● WORK TO COMPLETE: Recast all of the data below as a JSON list of strings, one string per line, leaving out blank lines.

#### SUPPLIED ENTRIES ####

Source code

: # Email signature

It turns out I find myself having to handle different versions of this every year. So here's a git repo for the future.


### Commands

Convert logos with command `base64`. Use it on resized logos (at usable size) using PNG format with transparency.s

####

● SOLUTION TO THE PROBLEM:
[
  "Source code",
  ": # Email signature",
  "It turns out I find myself having to handle different versions of this every year. So here's a git repo for the future.",
  "### Commands",
  "Convert logos with command `base64`. Use it on resized logos (at usable size) using PNG format with transparency.s"
]